Kits usually require what’s called an 80 percent or blank lower receiver. This means the mechanism is 80 percent completed.

This is the foundation, the guts, of the gun. At 80 percent completion, a trigger, hammer and safety cannot not be attached, and as such the receiver avoids regulation. However, many blanks can be made operable with only a drill and file.

According to a New York Times story on ghost guns, “The sales pitches usually promise little work for the buyer. One online purveyor assured that ‘building time doesn’t take too long,’” adding, “Within an hour or two, you should be breaking it in at the range.”

The kits usually include links to YouTube tutorials and some have drill bits and jigs, which are essentially templates, called “gun assembly for dummies” by the New York Times.

According to the Everytown for Gun Safety advocacy group, the top five instructional videos on YouTube for building a ghost gun have drawn more than three million views.

Everytown aso said an AR-15 style build kit costs as low as $345. Legal AR-15s listed on guns.com begin at about $500 and up.

3D guns and beyond

Although still only a ripple in the ghost gun industry, 3D printed guns and related desktop milled firearms, may be the next big thing. The guns can be assembled using either plastic or metal or both.

According to Slate.com, “Now you can print untraceable AR-15s, AKMs, semi-automatic pistols, and more.

“In March, the design for a 100 percent homemade semi-automatic rifle that can shoot thousands of rounds, was released online. Called the FGC-9, for ‘f— gun control 9 mm,’  most of the gun is 3D-printed, while the rest includes inconspicuous parts available at hardware stores.”

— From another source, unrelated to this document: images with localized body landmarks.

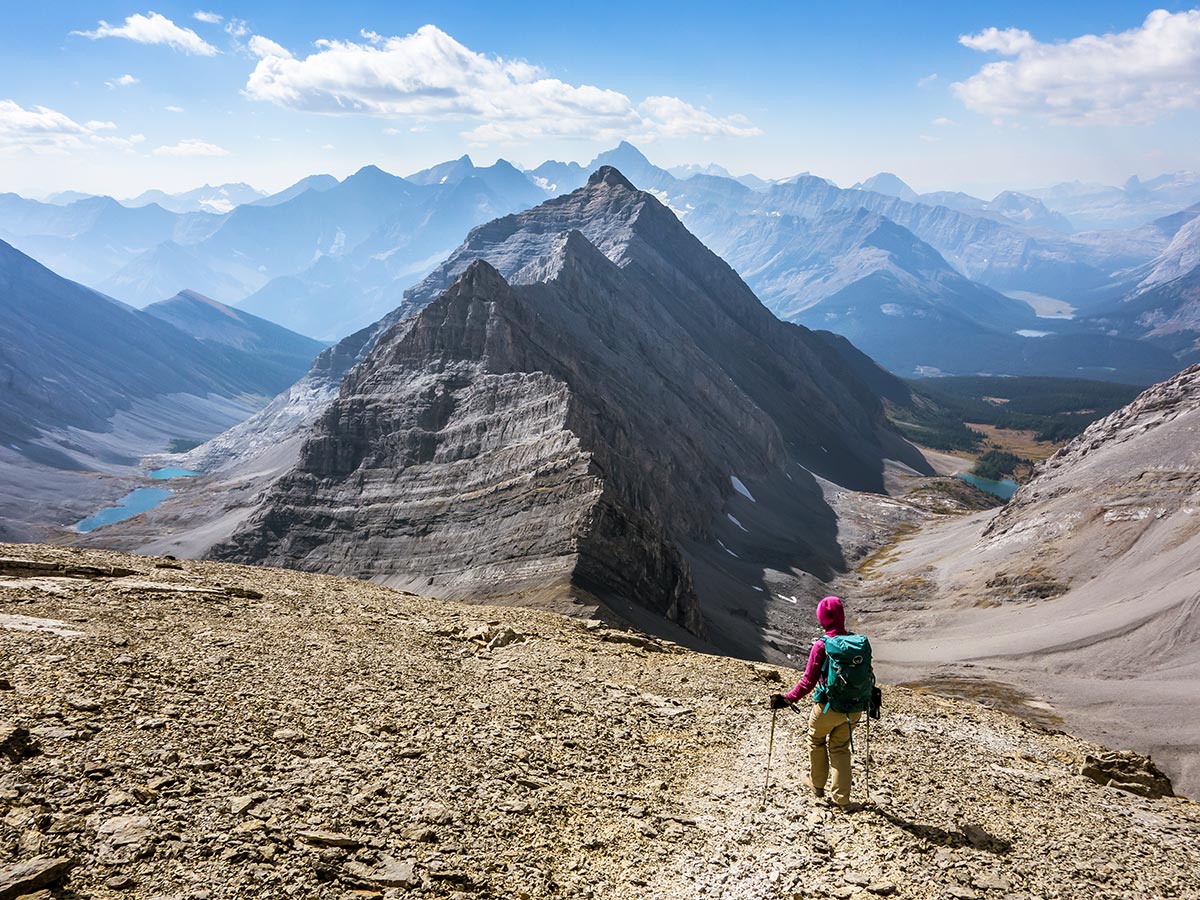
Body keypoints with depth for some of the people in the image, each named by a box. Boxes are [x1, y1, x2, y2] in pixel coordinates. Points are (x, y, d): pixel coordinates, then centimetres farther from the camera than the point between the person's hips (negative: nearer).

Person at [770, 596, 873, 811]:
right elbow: (866, 673, 5)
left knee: (816, 740, 25)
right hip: (855, 709, 4)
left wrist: (787, 699, -10)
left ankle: (817, 785, 39)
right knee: (840, 747, 23)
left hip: (828, 708, -4)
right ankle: (841, 797, 25)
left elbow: (808, 682, -19)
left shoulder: (821, 646, -20)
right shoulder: (861, 642, -6)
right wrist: (866, 698, 23)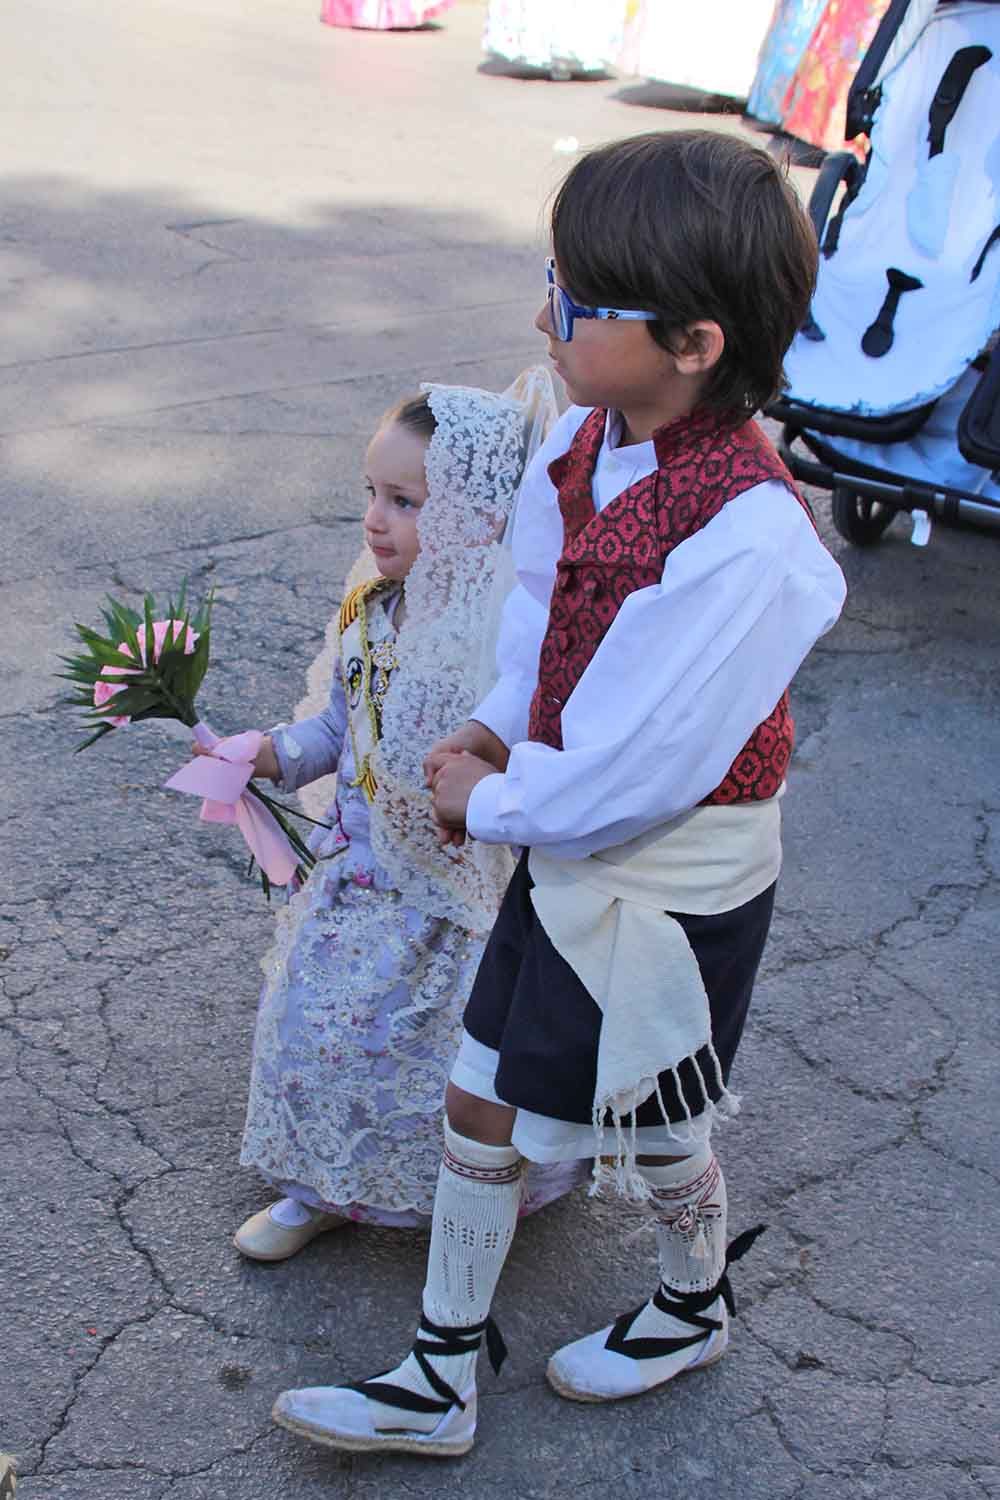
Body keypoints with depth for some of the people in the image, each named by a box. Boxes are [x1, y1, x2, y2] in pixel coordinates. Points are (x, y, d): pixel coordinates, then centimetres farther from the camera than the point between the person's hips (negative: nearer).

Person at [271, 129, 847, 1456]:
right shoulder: (585, 439, -7)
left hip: (672, 885, -7)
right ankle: (440, 1382, 34)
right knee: (481, 1101, 15)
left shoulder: (747, 542, -32)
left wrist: (491, 801, -13)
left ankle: (694, 1308, 52)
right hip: (568, 849, 8)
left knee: (655, 1135, 18)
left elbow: (628, 775, -27)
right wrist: (494, 736, -4)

Currently, the guns require technical proficiency, are time consuming and costly to construct, requiring machinery such as the printers and computer guided milling devices. But as technology leaps forward, the time, risk, and costs are dropping dramatically.

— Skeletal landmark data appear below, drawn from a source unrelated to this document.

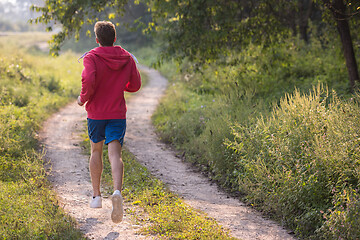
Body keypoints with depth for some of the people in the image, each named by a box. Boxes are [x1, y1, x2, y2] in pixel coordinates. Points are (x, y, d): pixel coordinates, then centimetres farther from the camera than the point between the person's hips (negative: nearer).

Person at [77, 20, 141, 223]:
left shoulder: (91, 58, -8)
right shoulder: (127, 58, 3)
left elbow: (88, 80, -25)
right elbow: (135, 85, 9)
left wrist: (83, 98, -7)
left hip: (96, 113, -1)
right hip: (118, 114, 1)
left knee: (96, 151, 19)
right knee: (115, 155, -8)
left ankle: (97, 196, 24)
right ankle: (117, 192, -34)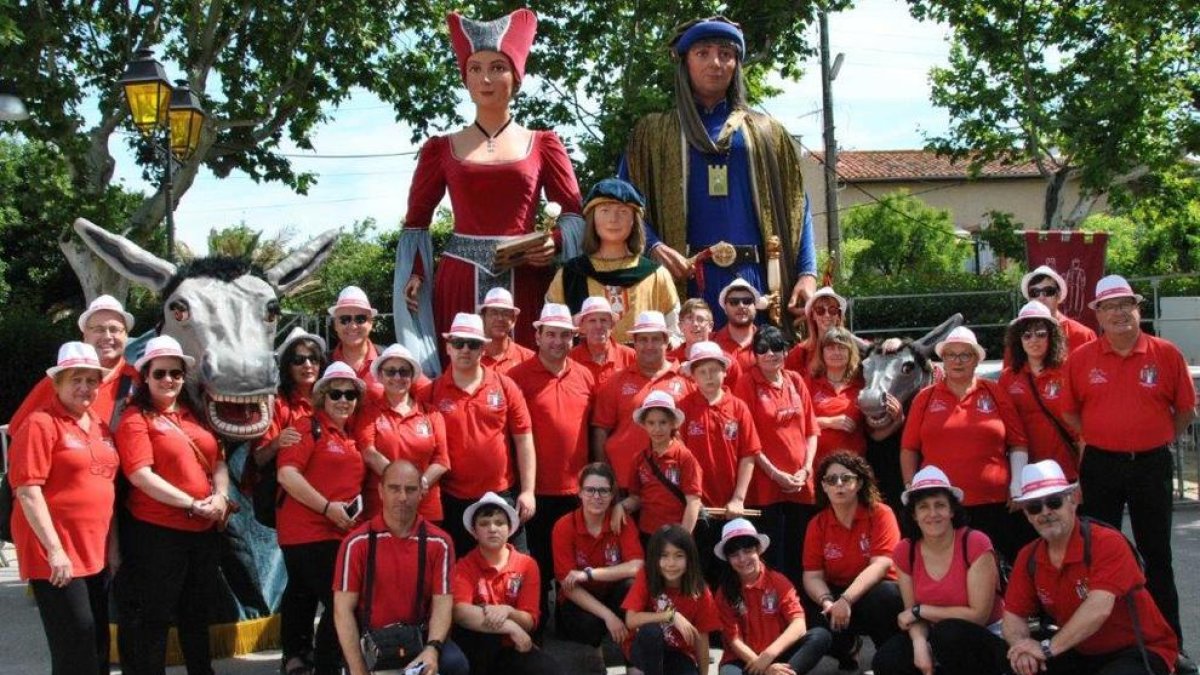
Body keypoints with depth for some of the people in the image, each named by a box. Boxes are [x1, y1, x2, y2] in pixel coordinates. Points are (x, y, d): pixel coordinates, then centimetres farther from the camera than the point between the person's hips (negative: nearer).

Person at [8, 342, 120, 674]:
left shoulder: (100, 426, 13)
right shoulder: (41, 424, -10)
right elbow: (28, 491, -16)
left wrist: (113, 545, 15)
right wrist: (54, 549, -20)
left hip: (96, 553, 8)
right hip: (57, 555, -7)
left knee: (99, 647, 13)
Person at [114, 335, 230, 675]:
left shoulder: (194, 415, 12)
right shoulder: (136, 419, -8)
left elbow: (218, 461, 12)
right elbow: (141, 476, -18)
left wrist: (220, 496, -8)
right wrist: (192, 504, -19)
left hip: (204, 531, 7)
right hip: (156, 532, -6)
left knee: (197, 613, 19)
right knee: (155, 618, 3)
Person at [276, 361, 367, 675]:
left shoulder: (351, 434, 13)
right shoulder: (309, 428, -10)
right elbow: (287, 474, -20)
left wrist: (355, 508, 9)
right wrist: (328, 507, -21)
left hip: (339, 532, 8)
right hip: (308, 530, -8)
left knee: (303, 594, 20)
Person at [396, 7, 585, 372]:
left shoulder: (543, 144, 9)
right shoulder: (441, 148, 10)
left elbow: (573, 214, 8)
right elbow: (416, 220, 11)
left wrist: (555, 243, -12)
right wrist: (414, 273, -3)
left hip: (525, 281, 0)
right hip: (460, 281, 0)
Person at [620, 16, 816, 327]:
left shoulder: (767, 133, 18)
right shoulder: (654, 132, 14)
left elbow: (796, 208, 12)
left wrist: (808, 273, -2)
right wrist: (653, 248, -15)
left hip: (753, 277, 2)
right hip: (684, 277, -1)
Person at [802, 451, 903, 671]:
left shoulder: (880, 513, -11)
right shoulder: (817, 524, 0)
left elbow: (880, 565, -21)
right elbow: (812, 575, -2)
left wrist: (845, 600, -32)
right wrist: (827, 601, -25)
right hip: (837, 594, 3)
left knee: (884, 596, -37)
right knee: (818, 620, -27)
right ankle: (848, 649, 14)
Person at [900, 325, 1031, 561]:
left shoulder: (996, 393, 9)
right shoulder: (925, 398, 9)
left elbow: (1018, 444, 8)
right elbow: (909, 448, 10)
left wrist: (1017, 483, -2)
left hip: (993, 505, 0)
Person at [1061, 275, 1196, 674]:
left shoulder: (1166, 354, -4)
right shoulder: (1081, 358, -2)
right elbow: (1069, 411, 7)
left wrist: (1159, 440, 3)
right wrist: (1101, 439, 3)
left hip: (1152, 465, -1)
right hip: (1100, 466, 1)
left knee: (1157, 554, 8)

In 2018, USA Today wrote that a printer for a 3D plastic gun “can cost $5,000 to $600,000.”

In 2021, Slate.com reported “the recommended printer is about $250.”

The government has tried to restrict or ban publishing instructions to produce 3D printed firearms, but those efforts are still being argued in court. In the meantime, the information is available and gun advocates have created internet communities where they anonymously share information.

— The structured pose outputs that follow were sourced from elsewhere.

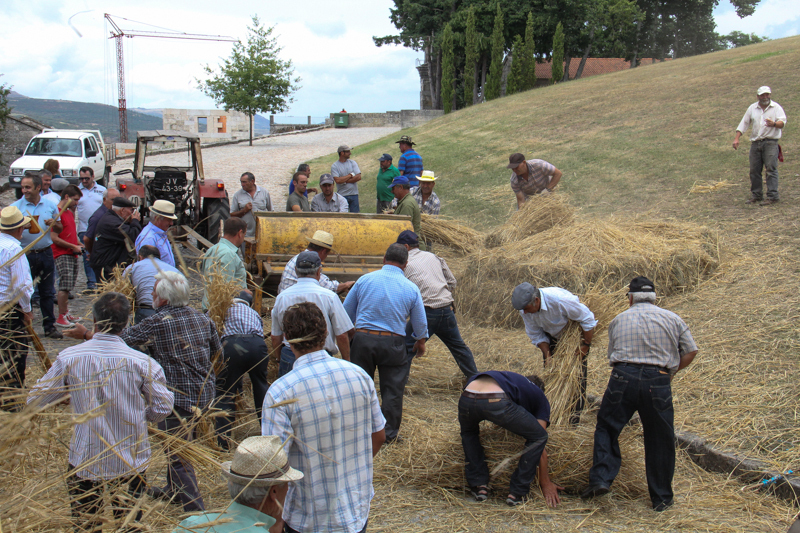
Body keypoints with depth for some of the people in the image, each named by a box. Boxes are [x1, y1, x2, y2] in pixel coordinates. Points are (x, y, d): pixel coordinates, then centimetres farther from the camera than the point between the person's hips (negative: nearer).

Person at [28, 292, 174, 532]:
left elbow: (36, 399, -2)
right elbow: (162, 408, -8)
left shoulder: (69, 358, -12)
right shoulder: (142, 362, -15)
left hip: (84, 464, 0)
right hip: (131, 464, 0)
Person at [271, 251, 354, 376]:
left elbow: (275, 337, 11)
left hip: (288, 358, 4)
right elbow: (342, 336, -7)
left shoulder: (281, 297, 3)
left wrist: (280, 361, 25)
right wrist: (346, 362, 5)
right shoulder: (329, 296, -9)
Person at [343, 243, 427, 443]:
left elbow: (347, 312, 9)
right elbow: (420, 323, 9)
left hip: (363, 339, 1)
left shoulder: (364, 280, 1)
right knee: (392, 389, 10)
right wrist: (420, 342, 28)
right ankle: (389, 433, 16)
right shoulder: (411, 288, 0)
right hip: (392, 343, -1)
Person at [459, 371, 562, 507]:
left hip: (466, 398, 5)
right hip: (497, 402, -5)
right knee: (538, 437, 22)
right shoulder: (540, 397, 31)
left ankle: (478, 486, 31)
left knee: (468, 432, 39)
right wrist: (545, 483, 33)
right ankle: (517, 493, 23)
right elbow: (539, 441, 25)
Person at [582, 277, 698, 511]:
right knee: (660, 441, 11)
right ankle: (661, 498, 20)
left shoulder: (619, 320, 15)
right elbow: (690, 352, 11)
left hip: (623, 378, 0)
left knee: (606, 428, 15)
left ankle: (601, 479, 2)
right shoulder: (673, 319, 13)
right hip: (658, 382, 0)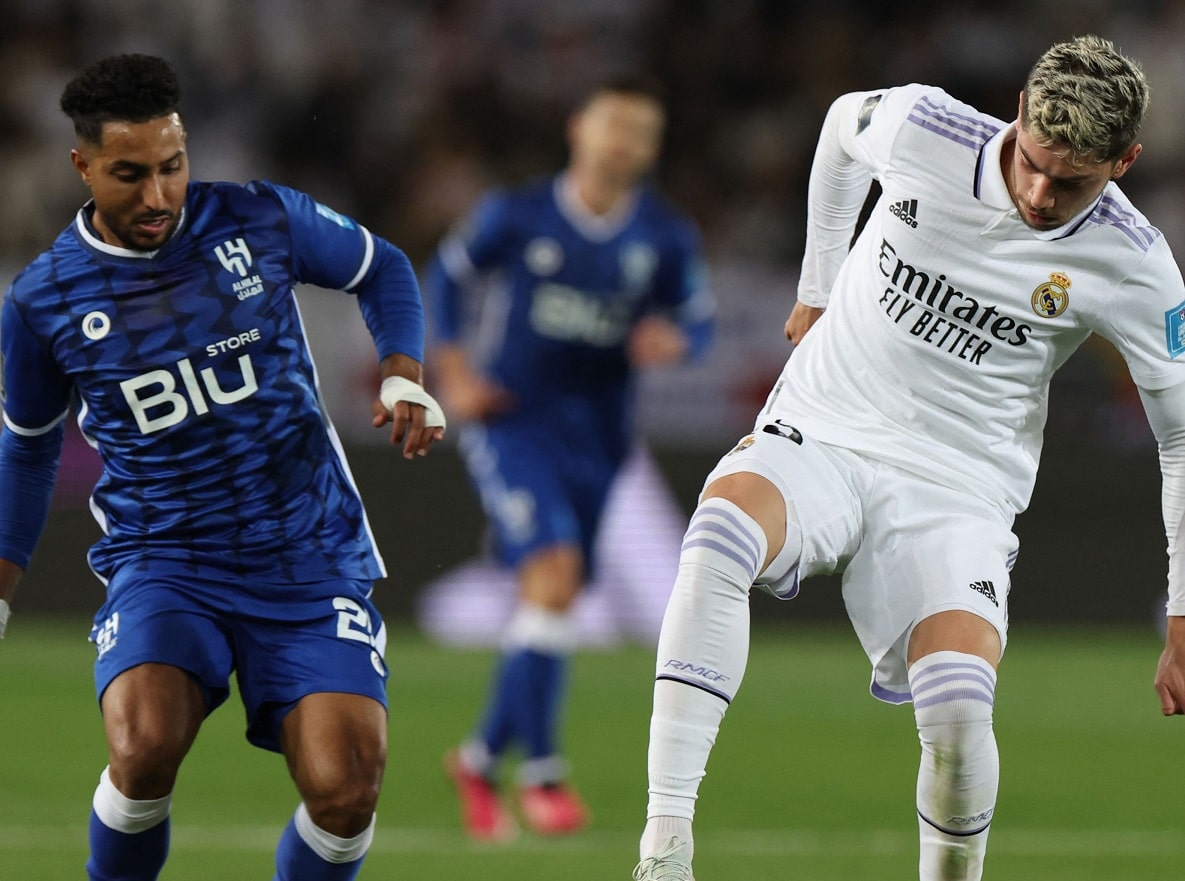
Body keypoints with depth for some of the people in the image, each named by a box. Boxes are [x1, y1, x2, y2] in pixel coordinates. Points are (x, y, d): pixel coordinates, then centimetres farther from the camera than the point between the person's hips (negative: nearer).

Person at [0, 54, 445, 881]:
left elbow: (382, 269, 16)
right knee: (146, 748, -30)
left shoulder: (263, 221, -3)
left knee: (345, 793, -17)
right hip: (163, 563, -1)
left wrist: (405, 378, -1)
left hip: (311, 557, 1)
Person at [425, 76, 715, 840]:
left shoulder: (666, 239, -1)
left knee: (558, 601, 9)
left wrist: (674, 339, -17)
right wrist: (455, 374, -1)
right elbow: (449, 275, 8)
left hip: (595, 433, 4)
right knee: (552, 571, -21)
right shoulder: (516, 217, -6)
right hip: (511, 421, -4)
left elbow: (697, 316, 8)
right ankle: (541, 771, -17)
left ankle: (481, 759, 29)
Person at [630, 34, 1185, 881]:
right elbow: (844, 125, 16)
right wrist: (817, 286, 22)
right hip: (817, 436, 1)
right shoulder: (925, 128, -10)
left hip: (957, 492, -1)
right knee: (718, 540, -34)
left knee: (960, 713, -26)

One memo from the Joint Regional Intelligence Center likened attempts to ban ghost gun information sharing to ineffective attempts to control illegally traded music, movie, or software files.

The first 3D gun, the .380 Liberator, resembled a Lego model when it was created in 2013, but it proved a working gun could be fabricated with a computer. It also spawned an industry.

Since Cody Wilson broke the mold, so to speak, and released detailed blueprints, the future of computer-generated guns, whether metal or plastic, was unleashed.

Most 3D gun files require the use of metal parts and there are laws banning all-plastic guns under the Undetectable Firearms Act of 1988 and subsequent renewals of the act.

What actions will be taken on 3D guns remains to be seen.

However, Robert Spitzer, a professor at SUNY Cortland told writer Jared Shelly on the Patriot One website, “If you’re going to regulate 3D-printed guns, the time to do it is before they become prolific, before the plans become prolific, and before they start to be in wider circulation. If nobody’s interested, then putting the clamps on these things now isn’t an issue.”

Caveats.

Home-made gun kits are intended for personal use and it is illegal for the gun builder to sell the weapons commercially. However, according to the Nolo Criminal Defense Lawyer website, the Gun Control Act of 1968 contains a loophole: “the law does not prevent an unlicensed person from later selling, giving away, or otherwise transferring a homemade firearm to another person as long as it was originally intended for personal use.”

In California, home gunmakers are required to apply for serial numbers if they intend to make guns. However, the law can be circumvented by buying parts that do not trigger the law and picking up the remaining unregulated parts from almost any hardware store.

A felon or person prohibited from possessing a gun is  barred from owning a ghost gun. However, a seller is not required to conduct a background check for a person purchasing a completed gun or kit.